A reflective practitioner possesses tacit knowledge
We are all familiar with that instinct to behave in a certain way with patients and clients, to act or not to act, and to be able to discriminate between courses of action. Polanyi (1958) termed the knowledge that informs this tacit knowledge, the ‘we know more than we can tell’ mantra. Whilst being invaluable in our profession, we cannot use this form of knowledge unless we can bring it to our minds with clarity and form the words to articulate it through reflection.

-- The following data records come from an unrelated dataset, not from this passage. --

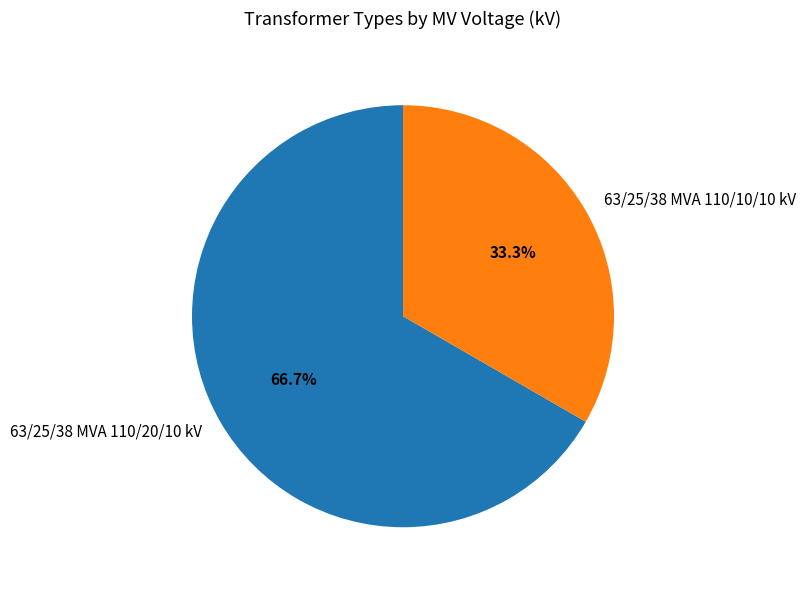

Rank the categories by value from highest to lowest.

63/25/38 MVA 110/20/10 kV, 63/25/38 MVA 110/10/10 kV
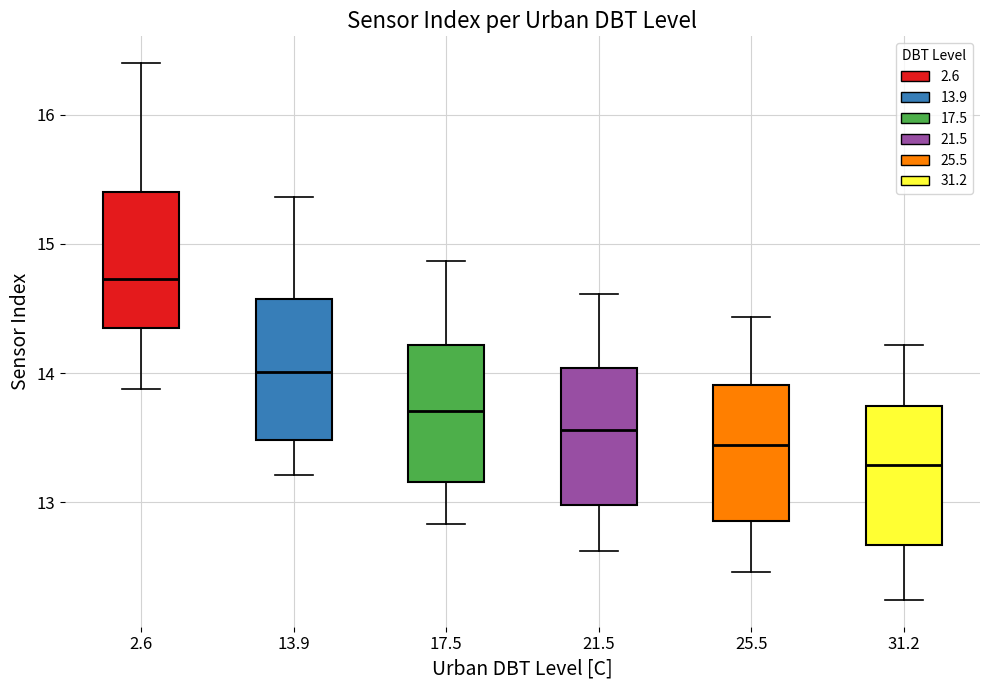

Where does the lower whisker of the box at x = 2.6 end on the y-axis? The values are not printed on the chart, so give them approximately, as read against the axis.

13.9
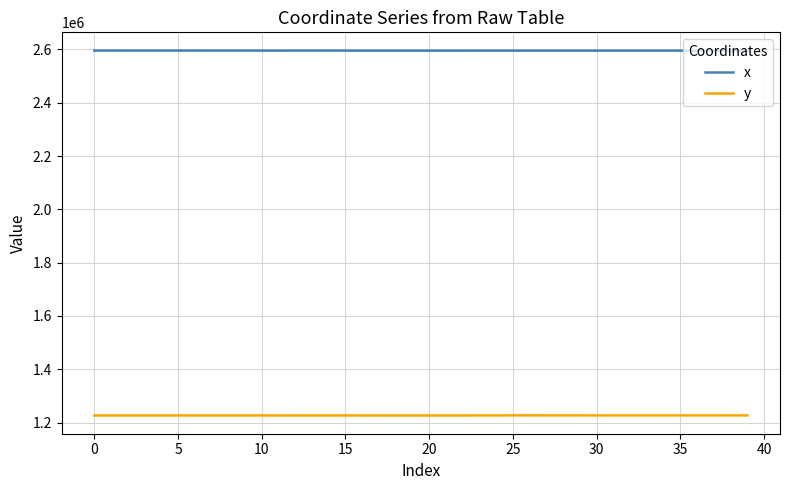

List the series in order of their overall mean, highest first.

x, y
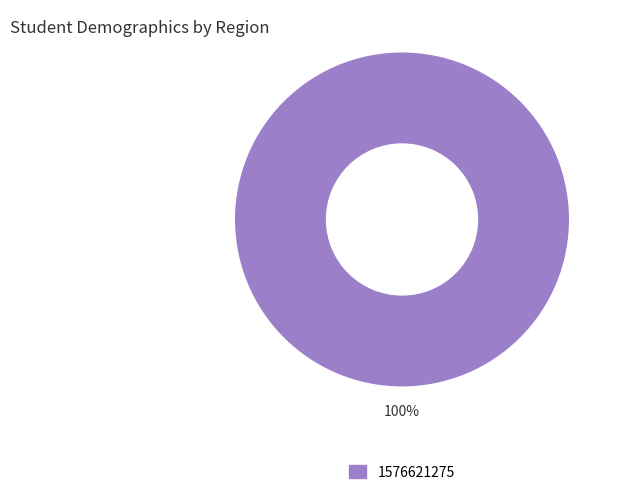

How many segments does this pie chart have?

1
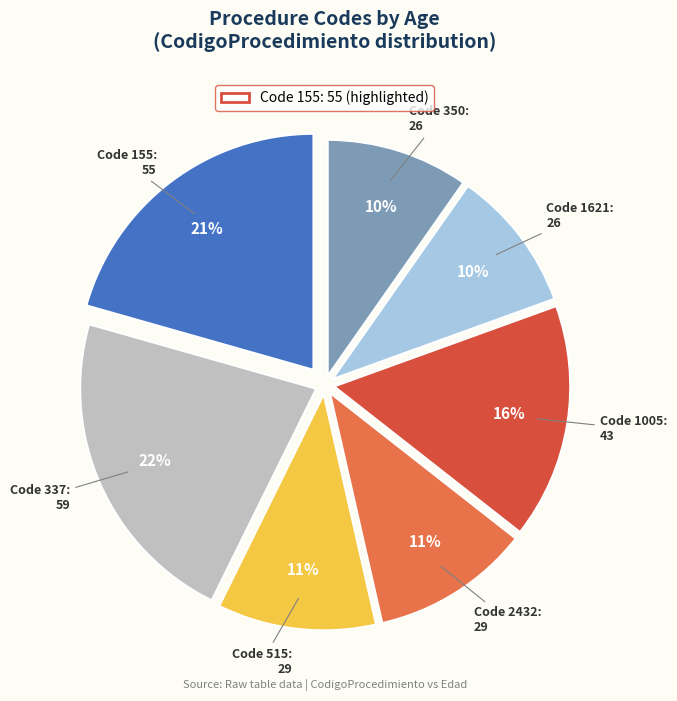

What is the largest slice in the pie chart?

Code 337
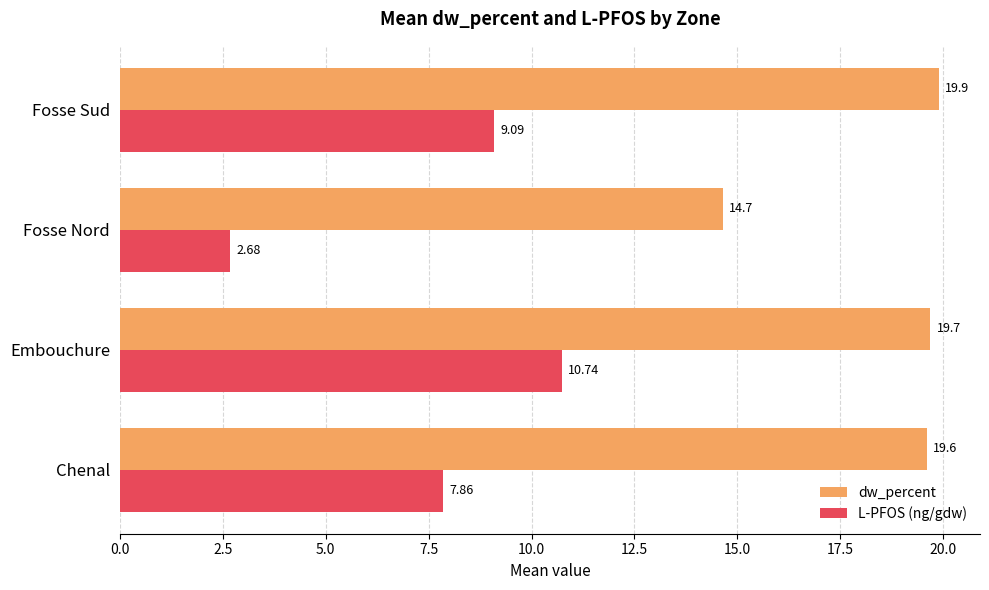

Which category has the lowest value in the L-PFOS (ng/gdw) series?

Fosse Nord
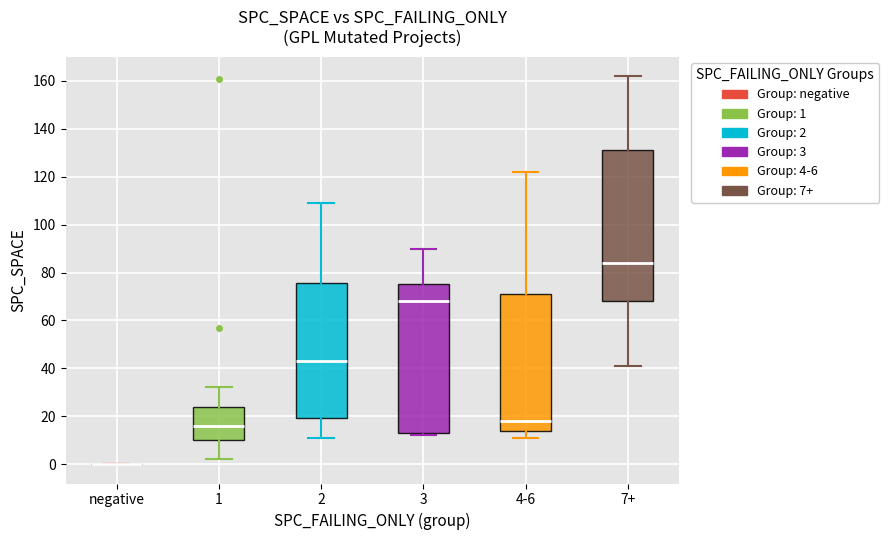

Reading left to right, read every box against the y-axis: the position of its median line, the range the box covers, and the ends of its whiskers. The values are not printed on the chart, so give them approximately, as read against the axis.

negative: box collapsed to a line at 0, whiskers 0 to 0
1: median 16, box 10 to 24, whiskers 2 to 32
2: median 44, box 20 to 76, whiskers 12 to 110
3: median 68, box 14 to 76, whiskers 12 to 90
4-6: median 18, box 14 to 72, whiskers 12 to 122
7+: median 84, box 68 to 132, whiskers 42 to 162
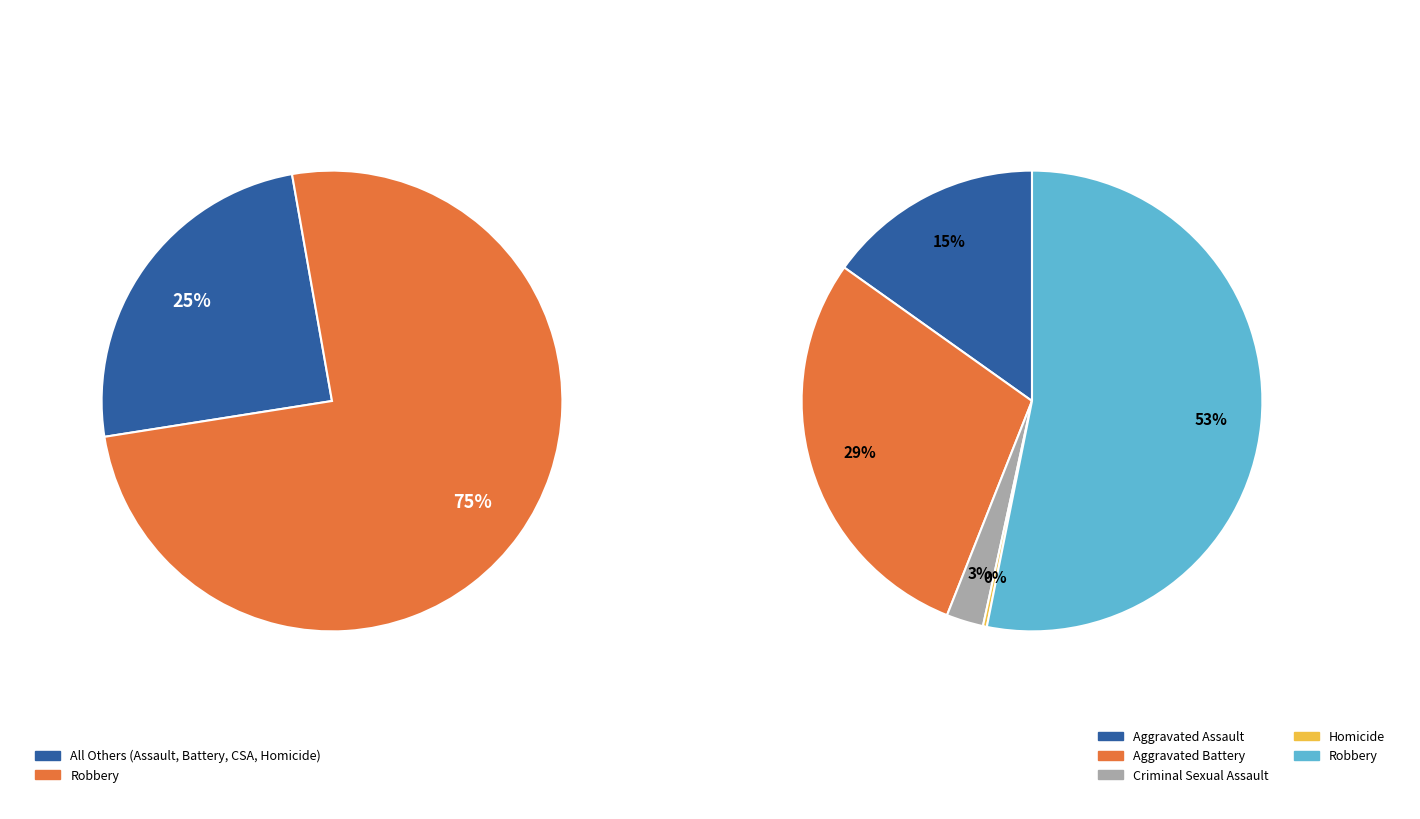

To the nearest percent, what is the average slice percentage?

20%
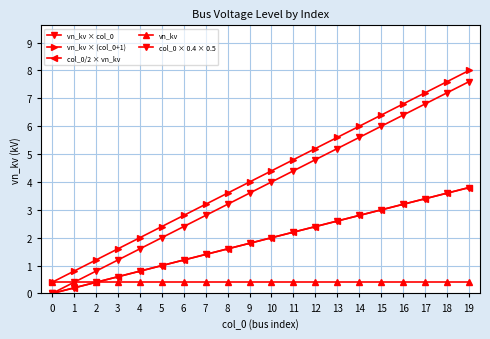

Is this an area chart (filled region under the line)?

No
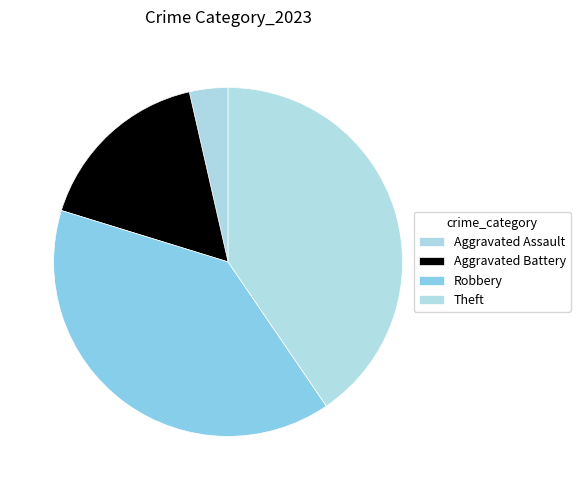

What percentage is NOT represented by Robbery?

60.7%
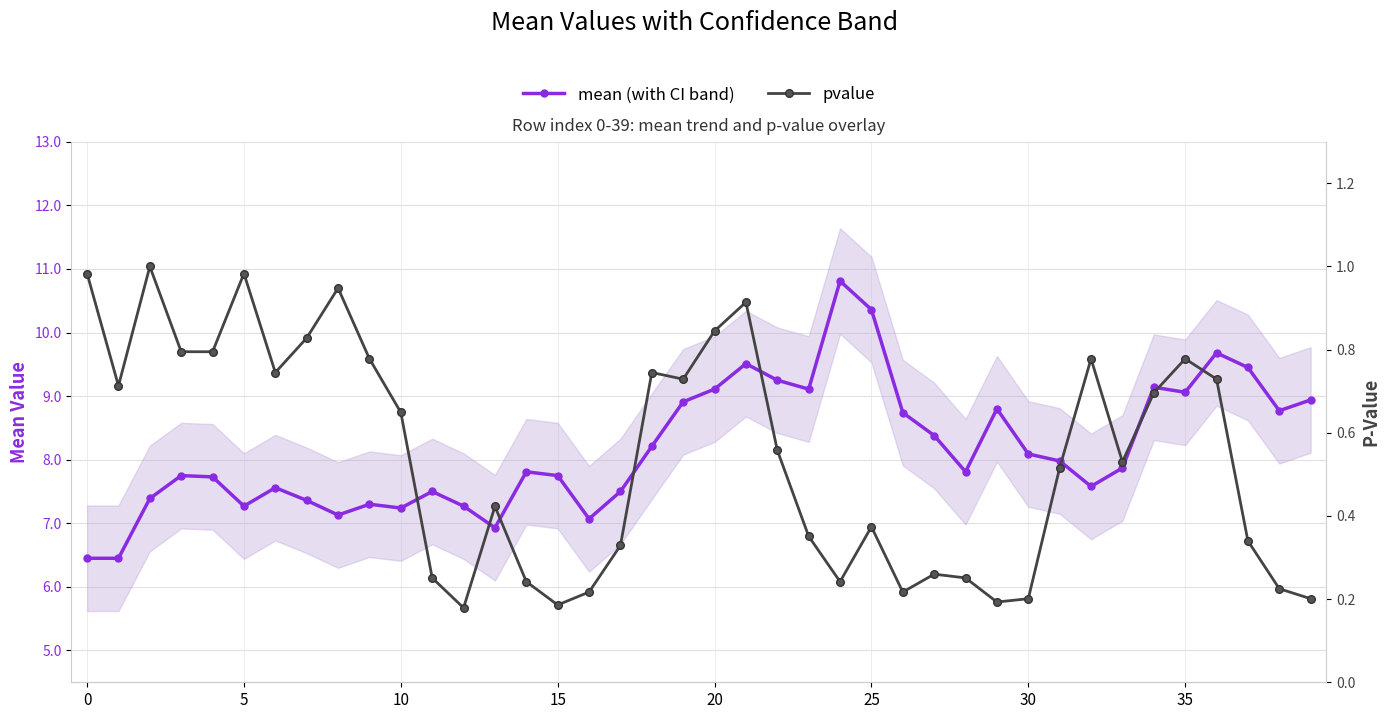

What is the sum of all pvalue values?

21.7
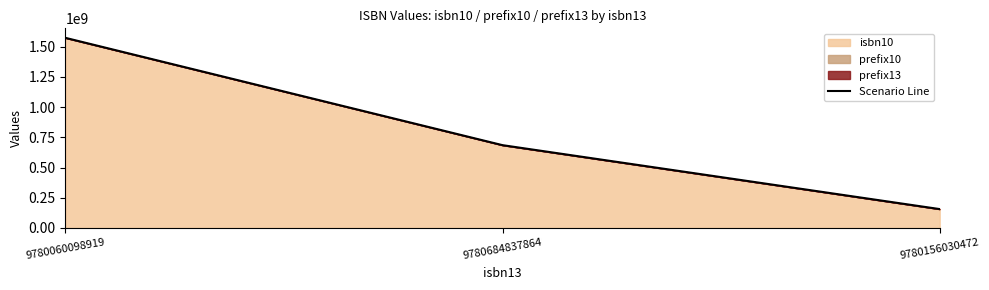

What is the average value?

804524611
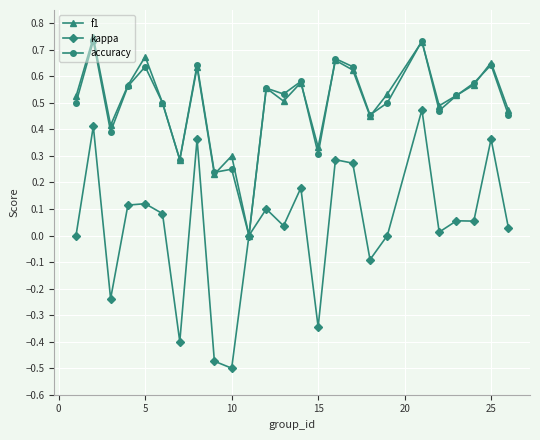

Which series has the largest range (max minus min)?

kappa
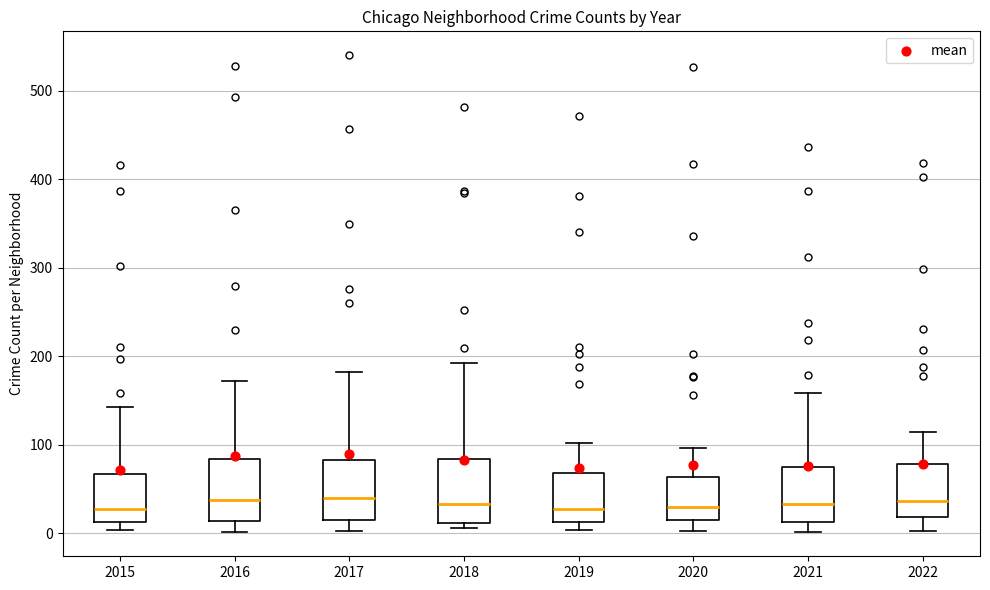

Reading left to right, read every box against the y-axis: the position of its median line, the range the box covers, and the ends of its whiskers. The values are not printed on the chart, so give them approximately, as read against the axis.

2015: median 30, box 10 to 70, whiskers 0 to 140
2016: median 40, box 10 to 80, whiskers 0 to 170
2017: median 40, box 20 to 80, whiskers 0 to 180
2018: median 30, box 10 to 80, whiskers 10 (just below the box's lower edge) to 190
2019: median 30, box 10 to 70, whiskers 0 to 100
2020: median 30, box 20 to 60, whiskers 0 to 100
2021: median 30, box 10 to 70, whiskers 0 to 160
2022: median 40, box 20 to 80, whiskers 0 to 110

A reflective practitioner articulates their reflective practice
Learning from our reflective practice is, of course, valuable to us as individuals but we need to articulate what we have learned for the benefiit of the whole community. Reflections on practice enable us to bring to the surface our new and our tacit knowledge so that we can put this into words promoting both our scholarship and our knowledge development and that of others. Reflection plays an important part in how nursing knowledge is formed and communicated.
If being reflective is thinking like a researcher, then the epistemology of reflective practice – the knowledge generated – is often not valued (Mantzoukas and Jasper, 2004). The exception to this may be in nursing education, but the premise may also apply there too (Schutz, 2013). To ignore the value of reflective knowledge is to submit nursing to an epistemic injustice (Fricker, 2007). Promoting the importance of reflection is acknowledging the primacy of practice as our key way of coming to understand and articulate the value of nursing knowledge. A strong and sustained focus on the centrality of experiential knowledge, revealed through reflection, can transform nursing as a practice-based discipline. Nurses’ work, grounded in reflection, helps find meaning and purpose in the hard work of nursing, fosters joy, unearths satisfaction and teamwork, creating a cycle of renewal, energy, and a regenerative spirit. Understanding the nuances of reflection, reflective practice, and reflexivity can help educators and clinicians in guiding a spirit of inquiry as the foundation of knowing, being and doing.